I consider myself fortunate to be born and brought up in the yoga capital of the world — Rishikesh, U.P., now in Uttarakhand — and having spent first 26 years of my life at that beautiful place. In fact, whatever you see in me, whether good or bad, belongs to Rishikesh. Of course, Ahmedabad and Kanpur did provide their valuable contribution in providing further knowledge and experiences, and also honed up my skills. For example, though I had been playing harmonica, performing yoga and making paintings ever since my childhood, it was only in Ahmedabad that I took formal lessons in harmonica, joined yoga classes (ironically!), learnt Bengali and Gujarati from my colleagues and started learning Russian. Living in Ahmedabad was the first time I had lived outside the Hindi culture. At Kanpur, I learnt German and French. However, it was only in Rishikesh that the initial impetus was provided and the spark to pursue lifelong learning was ignited.
Rishikesh is a perfect place if you want to look below the surface, peep behind the curtain, dive deep into different layers of consciousness. You can know yourself. And that is important to be at peace with yourself and free of conflicts.
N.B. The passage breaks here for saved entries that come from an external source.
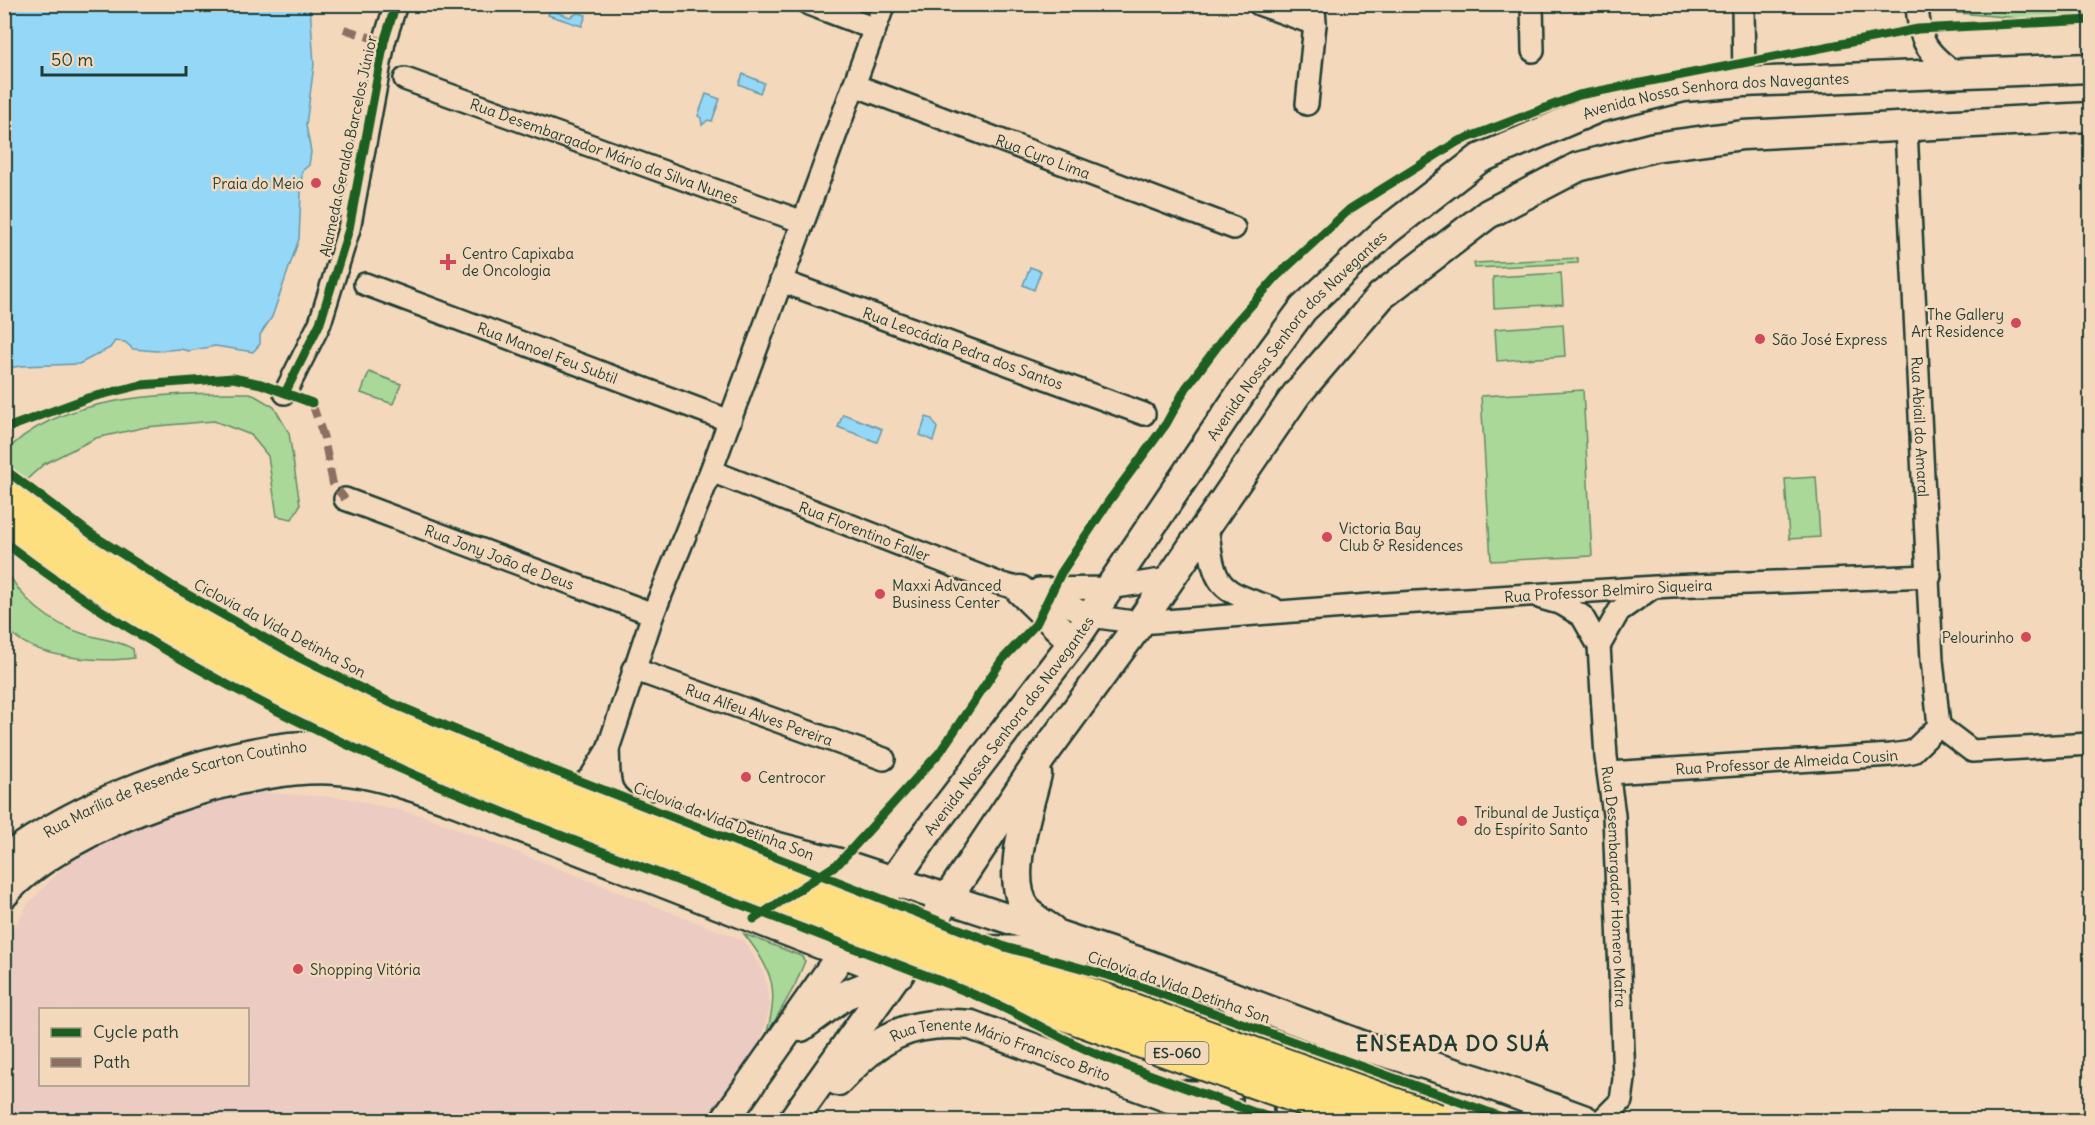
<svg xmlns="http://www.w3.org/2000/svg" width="2095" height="1125" viewBox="0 0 2095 1125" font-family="Delius,sans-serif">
  <rect width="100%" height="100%" fill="#f4d8bb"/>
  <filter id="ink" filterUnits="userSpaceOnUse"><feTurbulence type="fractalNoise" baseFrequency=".0167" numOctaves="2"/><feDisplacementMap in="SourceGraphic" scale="12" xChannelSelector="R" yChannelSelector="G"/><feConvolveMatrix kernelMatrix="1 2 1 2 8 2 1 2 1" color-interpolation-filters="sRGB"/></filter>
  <g filter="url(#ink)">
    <path fill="#ebcbc2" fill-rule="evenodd" d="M237 791 345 798 424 816 744 941 764 973 770 1006 759 1047 708 1120H5V944L28 904 64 867 96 846 187 806ZM40 1010H248V1084H40Z"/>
    <path fill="#aad898" stroke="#648a66" stroke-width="1.5" d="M1945 5H2090V24L1958 13 1945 10Z
      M1578 258V263L1475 268 1474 263Z
      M1561 273 1563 304 1494 308 1493 277Z
      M1563 324 1565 356 1497 361 1495 329Z
      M369 372 401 384 393 404 361 393Z
      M1583 390 1592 556 1491 561 1481 396Z
      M250 393 274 407 289 433 300 505 292 519 277 516 268 456 251 435 214 421 146 427 96 438 44 464 24 482 5 522V453C56 394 177 392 250 393Z
      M1816 477 1820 537 1789 539 1785 479Z
      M5 566C18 598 51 624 84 634 100 639 119 640 133 649L134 658C101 663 20 659 5 622 1 611 4 580 5 566Z
      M744 934 801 956 805 961 795 985 765 1038C780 992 774 971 744 934Z"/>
    <path fill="#95d7f7" stroke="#6699a9" stroke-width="1.5" d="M5 4 310 5 314 65 306 125 311 152 309 165 302 171 299 239 272 317 260 335V344L253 352 215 346 189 351 180 349 156 351 133 349 125 342 115 341 110 348 79 364 21 366 8 368 5 371Z
      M550 10 570 17 578 13 586 15 582 26 548 15Z
      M743 74 764 83 760 93 739 84Z
      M706 94 720 99 712 121 708 120 702 125 701 118 698 116Z
      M1030 267 1041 271 1034 290 1023 285Z
      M843 414 882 429 877 442 838 427Z
      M926 417 932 419 937 428 933 441 920 435Z"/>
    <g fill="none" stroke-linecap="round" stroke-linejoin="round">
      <defs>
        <g id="street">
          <path d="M809 4 875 29"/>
          <path d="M1259 4 1315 24"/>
          <path d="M1532 4 1533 51"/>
          <path d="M1743 4 1744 82"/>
          <path d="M1917 4C1919 43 1926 51 1956 74"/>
          <path id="s1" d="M405 79 803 222"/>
          <path id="s2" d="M854 85 1234 228"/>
          <path d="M1307 104 1315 24 1314 4"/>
          <path id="s3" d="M1906 129 1932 660 1939 726"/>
          <path id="s4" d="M781 281 1144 414"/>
          <path id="s5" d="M365 284 730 421"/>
          <path d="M285 393 320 323 349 229 384 42 396 4"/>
          <path id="s6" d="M711 471 998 583 1050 597 1091 616 1140 623 1370 605 1671 586 1930 576"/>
          <path id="s7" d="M345 499 653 614"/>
          <path d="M1207 525C1215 586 1214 589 1273 608"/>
          <path d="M1039 589 1109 588 1168 579"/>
          <path id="s8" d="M1541 598 1562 604 1582 616 1599 646 1606 757 1614 815 1624 1079 1621 1101 1602 1120"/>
          <path d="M1599 646 1619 611 1652 588"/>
          <path id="s9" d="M633 669 884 759"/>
          <path d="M1939 726 1972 751 2090 744"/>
          <path d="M608 749C610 781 604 793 636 810"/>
          <path id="s10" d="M1609 773 1891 755 1912 752 1939 726"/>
          <path d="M558 788 579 787 591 777 608 749 653 614 711 471 884 4"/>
        </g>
        <g id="secondary">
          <path d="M1020 590 1073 642"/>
          <path d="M1037 774C1029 808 1003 880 1027 910 1032 918 1044 924 1052 930"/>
          <path d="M656 815 839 863 1146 964 1364 1046 1477 1080 1585 1120"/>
          <path id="s11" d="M4 860C80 804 196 758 290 747 323 744 356 747 390 751"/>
          <path d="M4 894C63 824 256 758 347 771 385 776 420 789 456 802L897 974"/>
          <path d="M975 950 1042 951 1076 956"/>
          <path d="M801 1027 845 995 900 973"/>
          <path d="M1258 1063V1120"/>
          <path id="s12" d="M838 1081C881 1037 906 1019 971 1025L1229 1120"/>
          <path d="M1175 1095C1186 1095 1198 1096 1208 1095 1242 1090 1269 1054 1252 1020 1248 1012 1237 1003 1231 996"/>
          <path id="s13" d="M725 1120 927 833 1073 642 1241 393 1303 309 1385 232 1479 159 1598 108 1684 87 1744 82 2090 68"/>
          <path d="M793 1120 897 974 1041 758 1140 623 1296 395 1381 296 1488 214 1578 167 1654 147 1743 135 2090 117"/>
          <path d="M1292 1120 1289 1106 1300 1076 1320 1057 1364 1046"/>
        </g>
      </defs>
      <use href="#street" stroke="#1f3d34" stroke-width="26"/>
      <use href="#secondary" stroke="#1f3d34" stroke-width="33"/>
      <use href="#street" stroke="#f4d8bb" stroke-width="21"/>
      <use href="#secondary" stroke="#f4d8bb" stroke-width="28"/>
      <defs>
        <path id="primary-bridge" d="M4 489 82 547 165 601 293 672 383 716 536 780 1000 962 1438 1120
          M4 523C210 684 449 776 690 869 790 908 889 948 990 986 1113 1033 1238 1076 1363 1120"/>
      </defs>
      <use href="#primary-bridge" stroke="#1f3d34" stroke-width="36" stroke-linecap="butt"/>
      <use href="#primary-bridge" stroke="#fddf80" stroke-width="32"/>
      <path stroke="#8d6e63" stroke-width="8" stroke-dasharray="15 8" stroke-linecap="butt" d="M344 29 384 42
        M312 403 324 438 333 484 345 499"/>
      <defs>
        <path id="cycleway" d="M285 393 320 323 349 229 384 42 396 4
          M4 429 88 398 141 385 233 378 261 384 312 403
          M4 469 91 534 174 587 300 658 389 702 542 766 1005 947 1117 978 1510 1120
          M4 542C242 725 530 823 807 930 866 953 926 974 984 999 1021 1014 1055 1036 1092 1052 1152 1077 1215 1098 1276 1120
          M754 919 839 863 940 752 1002 660 1036 624 1061 573 1109 501 1166 424 1186 388 1231 328 1276 277 1350 209 1457 142 1579 95 1918 29 2090 20"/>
      </defs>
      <use href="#cycleway" stroke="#f4d8bb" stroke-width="13"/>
      <use href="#cycleway" stroke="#1b5e20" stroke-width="9"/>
    </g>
  </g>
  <g fill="#d1495b" stroke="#f4d8bb" stroke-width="2">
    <circle cx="316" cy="183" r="6"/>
    <path d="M445 253h6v6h6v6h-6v6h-6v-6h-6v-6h6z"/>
    <circle cx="2016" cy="323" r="6"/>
    <circle cx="1760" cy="339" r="6"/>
    <circle cx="1327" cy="537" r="6"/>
    <circle cx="880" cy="594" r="6"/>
    <circle cx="2026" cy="637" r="6"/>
    <circle cx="746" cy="777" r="6"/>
    <circle cx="1462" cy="821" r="6"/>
    <circle cx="298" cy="969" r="6"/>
  </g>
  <g text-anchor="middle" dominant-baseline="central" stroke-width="5" stroke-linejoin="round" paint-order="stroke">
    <rect fill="#f4d8bb" stroke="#5f6c5c" stroke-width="1.5" x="1145.5" y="1042" width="63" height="22" rx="4.5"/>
    <g font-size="14" font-weight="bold" fill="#1f3d34">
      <text x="1177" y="1053">ES-060</text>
    </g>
    <g font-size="15" fill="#1f3d34" stroke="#f4d8bb">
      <text stroke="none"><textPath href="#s13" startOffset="1476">Avenida Nossa Senhora dos Navegantes</textPath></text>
      <text transform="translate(348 146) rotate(-78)">Alameda Geraldo Barcelos Júnior</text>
      <text stroke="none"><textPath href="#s1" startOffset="212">Rua Desembargador Mário da Silva Nunes</textPath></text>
      <text stroke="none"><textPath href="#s2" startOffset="202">Rua Cyro Lima</textPath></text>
      <text stroke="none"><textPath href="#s13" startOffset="972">Avenida Nossa Senhora dos Navegantes</textPath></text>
      <text stroke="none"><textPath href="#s4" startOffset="194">Rua Leocádia Pedra dos Santos</textPath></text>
      <text stroke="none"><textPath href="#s5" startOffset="195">Rua Manoel Feu Subtil</textPath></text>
      <text stroke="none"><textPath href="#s3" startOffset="298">Rua Abiail do Amaral</textPath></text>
      <text stroke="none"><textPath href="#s6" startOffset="165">Rua Florentino Faller</textPath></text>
      <text stroke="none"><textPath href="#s7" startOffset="165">Rua Jony João de Deus</textPath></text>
      <text stroke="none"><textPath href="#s6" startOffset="926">Rua Professor Belmiro Siqueira</textPath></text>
      <text transform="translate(280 628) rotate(28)">Ciclovia da Vida Detinha Son</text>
      <text stroke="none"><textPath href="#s9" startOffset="134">Rua Alfeu Alves Pereira</textPath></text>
      <text stroke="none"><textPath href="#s13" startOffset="486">Avenida Nossa Senhora dos Navegantes</textPath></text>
      <text stroke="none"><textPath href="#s10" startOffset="178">Rua Professor de Almeida Cousin</textPath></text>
      <text stroke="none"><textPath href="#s11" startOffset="188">Rua Marília de Resende Scarton Coutinho</textPath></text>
      <text transform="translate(724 821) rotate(21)">Ciclovia da Vida Detinha Son</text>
      <text stroke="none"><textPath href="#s8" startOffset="321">Rua Desembargador Homero Mafra</textPath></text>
      <text transform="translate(1179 987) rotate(19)">Ciclovia da Vida Detinha Son</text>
      <text stroke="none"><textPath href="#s12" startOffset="184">Rua Tenente Mário Francisco Brito</textPath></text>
    </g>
    <g font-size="15" fill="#1f3d34" stroke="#f4d8bb" text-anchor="start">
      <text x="304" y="183" text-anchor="end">Praia do Meio</text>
      <text x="462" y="253">Centro Capixaba<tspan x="462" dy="17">de Oncologia</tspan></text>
      <text x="2004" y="314" text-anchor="end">The Gallery<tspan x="2004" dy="17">Art Residence</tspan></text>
      <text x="1772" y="339">São José Express</text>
      <text x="1339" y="528">Victoria Bay<tspan x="1339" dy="17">Club &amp; Residences</tspan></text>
      <text x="892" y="585">Maxxi Advanced<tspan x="892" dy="17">Business Center</tspan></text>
      <text x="2014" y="637" text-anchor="end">Pelourinho</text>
      <text x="758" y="777">Centrocor</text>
      <text x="1474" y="812">Tribunal de Justiça<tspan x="1474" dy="17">do Espírito Santo</tspan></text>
      <text x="310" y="969">Shopping Vitória</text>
    </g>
    <g font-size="21" font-weight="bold" letter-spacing="1.5" fill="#1f3d34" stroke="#f4d8bb">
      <text x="1453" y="1043">ENSEADA DO SUÁ</text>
    </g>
  </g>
  <rect width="2095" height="1125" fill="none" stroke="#f4d8bb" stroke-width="24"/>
  <rect x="12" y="12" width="2071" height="1101" fill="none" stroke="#1f3d34" stroke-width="2" filter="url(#ink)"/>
  <rect x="39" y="1008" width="210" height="78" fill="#f4d8bb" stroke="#9f9a85" stroke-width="1.5"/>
  <rect x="51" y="1028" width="30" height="9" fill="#1b5e20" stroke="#9f9a85" stroke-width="1.5"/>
  <text x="93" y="1038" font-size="18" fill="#1f3d34">Cycle path</text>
  <rect x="51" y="1058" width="30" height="9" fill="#8d6e63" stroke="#9f9a85" stroke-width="1.5"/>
  <text x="93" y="1068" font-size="18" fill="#1f3d34">Path</text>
  <path d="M42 66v9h144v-9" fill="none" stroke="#1f3d34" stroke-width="3"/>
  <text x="51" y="66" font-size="18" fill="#1f3d34" stroke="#f4d8bb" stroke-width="4.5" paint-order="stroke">50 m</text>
</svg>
Irrespective of the rush of tourists and crowd during summer and during religious festivals, you are always in the lap of mother Nature. Thus you can simply raise your head a bit and look at Kunjapuri keep an eye on all your movements. And then of course, there is Ganga in its purest form you would ever see, except of course, in upper Himalayas. The water is so clear that you can even see the fishes inside its waters while standing on the Laxman Jhula. Several times I have spent hours at a stretch sitting on its bank. There is the main Ghat, called the Triveni Ghat, where people mostly visit and take dip. The one where we used to visit for solace and contemplation was near to our college, and a bit isolated place. Perhaps in early morning and evening some yogis and students used to come for practices. Otherwise during rest of the day not many people visited that location. The stream was fast, but not wild; you could see continuity in the flow and easily relate it to the flow of life, and maybe the flow of your thoughts. That was meditation, cessation of all thoughts. My friend Sumedha says that Rishikesh is the place where you can listen to silence.
Having spent four decades on this planet, I have spent nearly half of the years in Rishikesh; in couple of years more, it would become exactly half. Still, the memories are fresh in my mind. Hence it happens that while talking to people about my life experiences, most of my stories are from Rishikesh. My life there was not pleasant; in fact, there are more bad experiences than good, and the society was as you find anywhere in India. So you can see, things were not different from what they were at Ahmedabad or Kanpur. Still Rishikesh is conducive to life in a group as well as that lived in solitude In daytime, mountains give you company — wherever you might be standing — and in night, there would be stars. I rarely ever saw a night sky elsewhere like that. The lights from Narendra Nagar competed with that from Saptarshi and Kaal Purush (Ursa Major and Orion, respectively).
So this is the place which crafted me and made me what I am today. Rishikesh had never let me down, it had never failed me. Even on the occasions when family and friends deserted me, these mountains, rivers, and stars were always there with me. There I understood the rationale of the word ‘motherland’.
It had always been my dream to take my last breath in Rishikesh. It would have been so comfortable, and so tranquil, to lay my head in its lap, and close my eyes to the mortal world. It has been 14 long years since we separated. Even today when life becomes difficult, I close my eyes, and hear the gentle voice whisper in my ears : “Amit, mother calling . . . “.